### Records provided
————

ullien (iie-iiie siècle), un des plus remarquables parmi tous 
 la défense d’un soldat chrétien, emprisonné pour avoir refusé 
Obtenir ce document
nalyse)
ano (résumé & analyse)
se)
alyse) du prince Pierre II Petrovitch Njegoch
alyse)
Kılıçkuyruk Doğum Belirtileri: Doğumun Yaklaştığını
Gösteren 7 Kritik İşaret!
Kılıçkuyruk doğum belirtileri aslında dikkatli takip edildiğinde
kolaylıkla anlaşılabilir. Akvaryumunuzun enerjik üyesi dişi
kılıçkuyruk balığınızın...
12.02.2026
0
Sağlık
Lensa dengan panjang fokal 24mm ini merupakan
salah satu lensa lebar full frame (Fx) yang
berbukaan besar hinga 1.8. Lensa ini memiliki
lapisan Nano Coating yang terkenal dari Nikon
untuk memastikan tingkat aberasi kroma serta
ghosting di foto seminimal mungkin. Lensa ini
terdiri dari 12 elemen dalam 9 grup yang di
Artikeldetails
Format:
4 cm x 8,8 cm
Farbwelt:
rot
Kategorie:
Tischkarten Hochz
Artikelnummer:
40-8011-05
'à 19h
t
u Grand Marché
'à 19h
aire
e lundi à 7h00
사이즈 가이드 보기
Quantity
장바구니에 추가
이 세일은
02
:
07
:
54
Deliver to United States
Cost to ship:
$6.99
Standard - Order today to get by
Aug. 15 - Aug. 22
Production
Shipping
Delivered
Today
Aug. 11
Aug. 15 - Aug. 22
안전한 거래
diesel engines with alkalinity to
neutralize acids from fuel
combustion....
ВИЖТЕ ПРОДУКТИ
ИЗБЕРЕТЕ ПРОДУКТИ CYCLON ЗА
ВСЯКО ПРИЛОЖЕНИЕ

————

Your reply must repeat the records above exactly and in full.

ullien (iie-iiie siècle), un des plus remarquables parmi tous 
 la défense d’un soldat chrétien, emprisonné pour avoir refusé 
Obtenir ce document
nalyse)
ano (résumé & analyse)
se)
alyse) du prince Pierre II Petrovitch Njegoch
alyse)
Kılıçkuyruk Doğum Belirtileri: Doğumun Yaklaştığını
Gösteren 7 Kritik İşaret!
Kılıçkuyruk doğum belirtileri aslında dikkatli takip edildiğinde
kolaylıkla anlaşılabilir. Akvaryumunuzun enerjik üyesi dişi
kılıçkuyruk balığınızın...
12.02.2026
0
Sağlık
Lensa dengan panjang fokal 24mm ini merupakan
salah satu lensa lebar full frame (Fx) yang
berbukaan besar hinga 1.8. Lensa ini memiliki
lapisan Nano Coating yang terkenal dari Nikon
untuk memastikan tingkat aberasi kroma serta
ghosting di foto seminimal mungkin. Lensa ini
terdiri dari 12 elemen dalam 9 grup yang di
Artikeldetails
Format:
4 cm x 8,8 cm
Farbwelt:
rot
Kategorie:
Tischkarten Hochz
Artikelnummer:
40-8011-05
'à 19h
t
u Grand Marché
'à 19h
aire
e lundi à 7h00
사이즈 가이드 보기
Quantity
장바구니에 추가
이 세일은
02
:
07
:
54
Deliver to United States
Cost to ship:
$6.99
Standard - Order today to get by
Aug. 15 - Aug. 22
Production
Shipping
Delivered
Today
Aug. 11
Aug. 15 - Aug. 22
안전한 거래
diesel engines with alkalinity to
neutralize acids from fuel
combustion....
ВИЖТЕ ПРОДУКТИ
ИЗБЕРЕТЕ ПРОДУКТИ CYCLON ЗА
ВСЯКО ПРИЛОЖЕНИЕ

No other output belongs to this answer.